◆ What to produce:
The answer should be each line from the entries below that has the word "nodes" in it.

◆ Records to process:
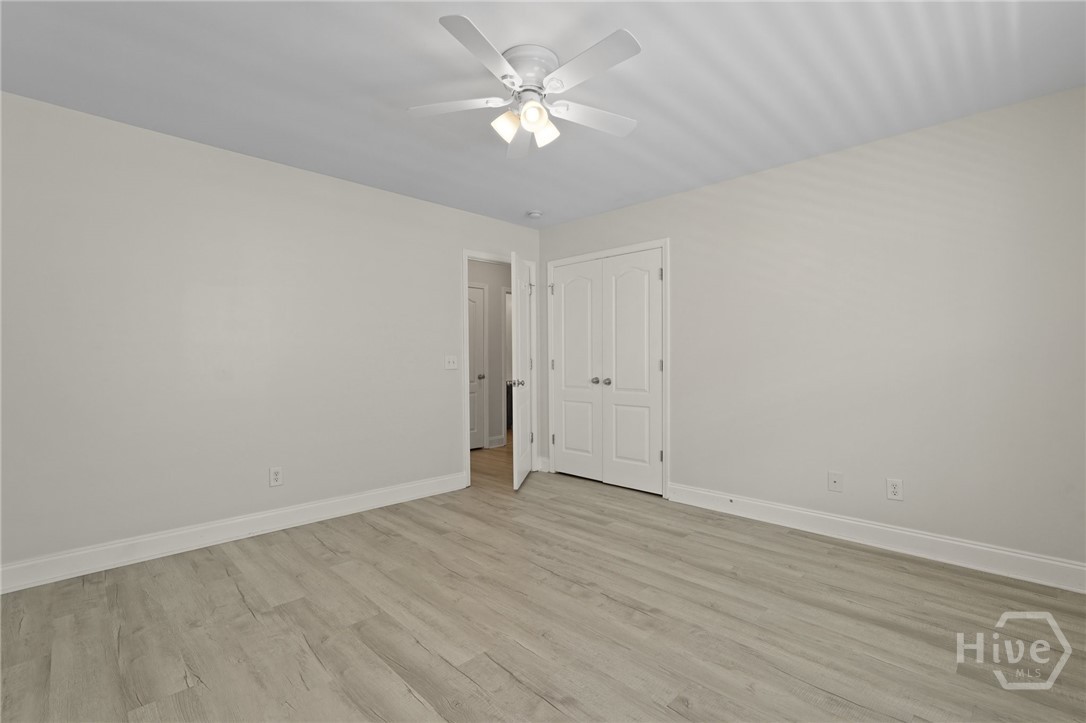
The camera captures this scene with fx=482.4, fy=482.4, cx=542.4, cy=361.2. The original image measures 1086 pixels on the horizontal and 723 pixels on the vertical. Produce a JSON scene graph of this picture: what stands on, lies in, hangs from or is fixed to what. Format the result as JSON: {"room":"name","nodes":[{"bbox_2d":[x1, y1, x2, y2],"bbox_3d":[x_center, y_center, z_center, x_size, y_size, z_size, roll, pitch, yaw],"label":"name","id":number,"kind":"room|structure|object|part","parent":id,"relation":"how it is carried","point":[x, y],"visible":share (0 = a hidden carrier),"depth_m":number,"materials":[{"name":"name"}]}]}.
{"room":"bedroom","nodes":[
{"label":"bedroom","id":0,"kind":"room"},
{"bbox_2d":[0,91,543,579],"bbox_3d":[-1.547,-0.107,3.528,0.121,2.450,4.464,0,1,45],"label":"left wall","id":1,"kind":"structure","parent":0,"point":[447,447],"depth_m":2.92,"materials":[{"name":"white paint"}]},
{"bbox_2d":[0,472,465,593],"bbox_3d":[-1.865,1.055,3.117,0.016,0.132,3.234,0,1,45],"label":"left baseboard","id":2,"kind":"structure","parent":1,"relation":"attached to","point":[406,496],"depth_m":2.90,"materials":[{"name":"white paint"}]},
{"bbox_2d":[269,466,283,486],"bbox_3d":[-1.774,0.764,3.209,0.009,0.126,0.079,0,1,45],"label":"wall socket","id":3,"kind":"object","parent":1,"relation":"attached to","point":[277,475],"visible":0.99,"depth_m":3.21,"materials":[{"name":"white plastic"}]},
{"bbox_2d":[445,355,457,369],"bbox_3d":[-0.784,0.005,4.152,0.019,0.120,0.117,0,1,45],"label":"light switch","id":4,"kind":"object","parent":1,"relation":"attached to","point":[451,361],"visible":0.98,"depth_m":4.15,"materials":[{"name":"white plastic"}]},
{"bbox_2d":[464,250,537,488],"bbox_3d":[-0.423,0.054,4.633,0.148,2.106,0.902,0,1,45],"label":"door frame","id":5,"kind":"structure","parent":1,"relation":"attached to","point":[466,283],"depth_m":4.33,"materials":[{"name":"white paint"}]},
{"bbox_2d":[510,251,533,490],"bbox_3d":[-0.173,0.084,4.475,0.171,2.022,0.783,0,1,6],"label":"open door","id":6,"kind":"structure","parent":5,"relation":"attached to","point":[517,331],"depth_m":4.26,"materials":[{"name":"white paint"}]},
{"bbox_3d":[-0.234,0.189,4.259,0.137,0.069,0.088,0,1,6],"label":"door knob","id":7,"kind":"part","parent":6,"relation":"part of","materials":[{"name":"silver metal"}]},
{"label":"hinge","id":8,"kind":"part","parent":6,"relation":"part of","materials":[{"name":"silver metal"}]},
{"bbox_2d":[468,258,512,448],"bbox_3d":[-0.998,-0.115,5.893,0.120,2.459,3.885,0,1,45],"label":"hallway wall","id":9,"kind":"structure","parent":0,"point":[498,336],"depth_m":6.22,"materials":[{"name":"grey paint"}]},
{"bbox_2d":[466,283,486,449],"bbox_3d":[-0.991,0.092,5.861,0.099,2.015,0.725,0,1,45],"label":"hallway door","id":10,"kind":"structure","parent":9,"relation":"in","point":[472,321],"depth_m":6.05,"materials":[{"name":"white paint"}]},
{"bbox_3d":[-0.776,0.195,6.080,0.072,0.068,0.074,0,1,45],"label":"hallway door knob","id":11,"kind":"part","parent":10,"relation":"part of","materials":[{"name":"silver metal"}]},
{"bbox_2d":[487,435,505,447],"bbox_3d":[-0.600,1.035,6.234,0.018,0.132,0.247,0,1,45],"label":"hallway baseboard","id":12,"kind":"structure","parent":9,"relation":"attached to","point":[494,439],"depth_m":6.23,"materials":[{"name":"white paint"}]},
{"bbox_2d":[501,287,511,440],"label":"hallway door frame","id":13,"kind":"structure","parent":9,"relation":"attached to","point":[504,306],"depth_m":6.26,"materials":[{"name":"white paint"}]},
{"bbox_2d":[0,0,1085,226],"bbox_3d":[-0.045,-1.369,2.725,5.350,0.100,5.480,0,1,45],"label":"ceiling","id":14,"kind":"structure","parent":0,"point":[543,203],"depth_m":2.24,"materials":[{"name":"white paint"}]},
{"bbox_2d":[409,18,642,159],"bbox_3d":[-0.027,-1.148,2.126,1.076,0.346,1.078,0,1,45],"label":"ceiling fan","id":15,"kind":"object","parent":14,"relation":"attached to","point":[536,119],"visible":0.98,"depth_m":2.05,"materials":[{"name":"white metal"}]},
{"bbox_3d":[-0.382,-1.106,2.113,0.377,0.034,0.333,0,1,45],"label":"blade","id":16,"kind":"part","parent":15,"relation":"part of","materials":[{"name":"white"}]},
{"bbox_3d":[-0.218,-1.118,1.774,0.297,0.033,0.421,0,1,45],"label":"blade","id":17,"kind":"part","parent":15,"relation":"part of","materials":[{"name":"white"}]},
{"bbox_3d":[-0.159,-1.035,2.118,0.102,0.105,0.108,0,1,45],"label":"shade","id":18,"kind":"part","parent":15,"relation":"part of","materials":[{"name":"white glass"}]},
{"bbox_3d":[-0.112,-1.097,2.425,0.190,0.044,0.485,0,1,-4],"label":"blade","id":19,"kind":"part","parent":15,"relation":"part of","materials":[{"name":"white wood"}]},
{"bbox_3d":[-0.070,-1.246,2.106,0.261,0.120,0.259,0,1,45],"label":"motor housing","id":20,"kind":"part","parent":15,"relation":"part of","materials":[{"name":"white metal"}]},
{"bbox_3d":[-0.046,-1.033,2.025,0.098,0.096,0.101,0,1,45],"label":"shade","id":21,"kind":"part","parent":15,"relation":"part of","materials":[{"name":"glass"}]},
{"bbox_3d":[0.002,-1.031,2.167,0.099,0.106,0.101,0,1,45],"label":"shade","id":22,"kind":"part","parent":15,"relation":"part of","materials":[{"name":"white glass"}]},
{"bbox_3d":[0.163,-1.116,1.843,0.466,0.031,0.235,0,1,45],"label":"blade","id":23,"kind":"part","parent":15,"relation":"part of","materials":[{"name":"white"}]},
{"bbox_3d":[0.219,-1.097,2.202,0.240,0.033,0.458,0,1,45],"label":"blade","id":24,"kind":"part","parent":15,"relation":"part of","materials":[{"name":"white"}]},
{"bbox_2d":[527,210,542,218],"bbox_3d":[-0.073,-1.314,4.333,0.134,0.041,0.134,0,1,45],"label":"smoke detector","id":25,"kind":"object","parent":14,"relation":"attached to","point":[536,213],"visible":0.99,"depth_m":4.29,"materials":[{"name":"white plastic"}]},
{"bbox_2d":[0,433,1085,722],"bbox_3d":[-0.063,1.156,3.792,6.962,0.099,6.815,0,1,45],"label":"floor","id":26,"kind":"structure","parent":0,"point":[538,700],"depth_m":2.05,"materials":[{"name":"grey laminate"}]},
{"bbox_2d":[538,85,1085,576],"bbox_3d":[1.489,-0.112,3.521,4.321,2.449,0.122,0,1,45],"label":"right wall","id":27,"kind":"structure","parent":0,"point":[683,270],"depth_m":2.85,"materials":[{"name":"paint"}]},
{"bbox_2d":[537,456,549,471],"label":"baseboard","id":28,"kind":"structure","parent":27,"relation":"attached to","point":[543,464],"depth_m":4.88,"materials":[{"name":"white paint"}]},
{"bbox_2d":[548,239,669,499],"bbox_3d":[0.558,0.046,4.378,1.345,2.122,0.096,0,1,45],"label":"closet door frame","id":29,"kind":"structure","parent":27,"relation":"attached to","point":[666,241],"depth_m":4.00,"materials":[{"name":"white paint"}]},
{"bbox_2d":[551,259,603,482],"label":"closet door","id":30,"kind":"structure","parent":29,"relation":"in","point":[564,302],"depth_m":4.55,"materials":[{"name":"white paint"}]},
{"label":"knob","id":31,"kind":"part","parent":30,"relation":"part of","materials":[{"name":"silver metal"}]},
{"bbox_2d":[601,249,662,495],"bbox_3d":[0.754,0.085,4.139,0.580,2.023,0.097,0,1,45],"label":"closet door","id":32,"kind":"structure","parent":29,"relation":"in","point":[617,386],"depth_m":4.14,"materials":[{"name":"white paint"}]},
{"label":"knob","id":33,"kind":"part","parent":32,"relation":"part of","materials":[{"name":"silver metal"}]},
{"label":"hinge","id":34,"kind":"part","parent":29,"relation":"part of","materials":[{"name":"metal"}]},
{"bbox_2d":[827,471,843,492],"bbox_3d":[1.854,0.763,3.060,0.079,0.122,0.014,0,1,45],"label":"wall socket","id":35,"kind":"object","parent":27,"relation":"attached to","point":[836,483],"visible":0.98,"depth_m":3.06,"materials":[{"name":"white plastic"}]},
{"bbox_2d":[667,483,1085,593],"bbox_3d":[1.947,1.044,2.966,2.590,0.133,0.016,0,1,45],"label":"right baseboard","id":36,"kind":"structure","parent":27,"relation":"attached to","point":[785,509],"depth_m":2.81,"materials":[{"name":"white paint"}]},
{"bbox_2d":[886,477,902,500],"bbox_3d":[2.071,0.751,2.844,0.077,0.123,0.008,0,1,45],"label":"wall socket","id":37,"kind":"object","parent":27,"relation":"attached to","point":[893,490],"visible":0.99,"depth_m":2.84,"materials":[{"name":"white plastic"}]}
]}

◆ Exercise output:
The camera captures this scene with fx=482.4, fy=482.4, cx=542.4, cy=361.2. The original image measures 1086 pixels on the horizontal and 723 pixels on the vertical. Produce a JSON scene graph of this picture: what stands on, lies in, hangs from or is fixed to what. Format the result as JSON: {"room":"name","nodes":[{"bbox_2d":[x1, y1, x2, y2],"bbox_3d":[x_center, y_center, z_center, x_size, y_size, z_size, roll, pitch, yaw],"label":"name","id":number,"kind":"room|structure|object|part","parent":id,"relation":"how it is carried","point":[x, y],"visible":share (0 = a hidden carrier),"depth_m":number,"materials":[{"name":"name"}]}]}.
{"room":"bedroom","nodes":[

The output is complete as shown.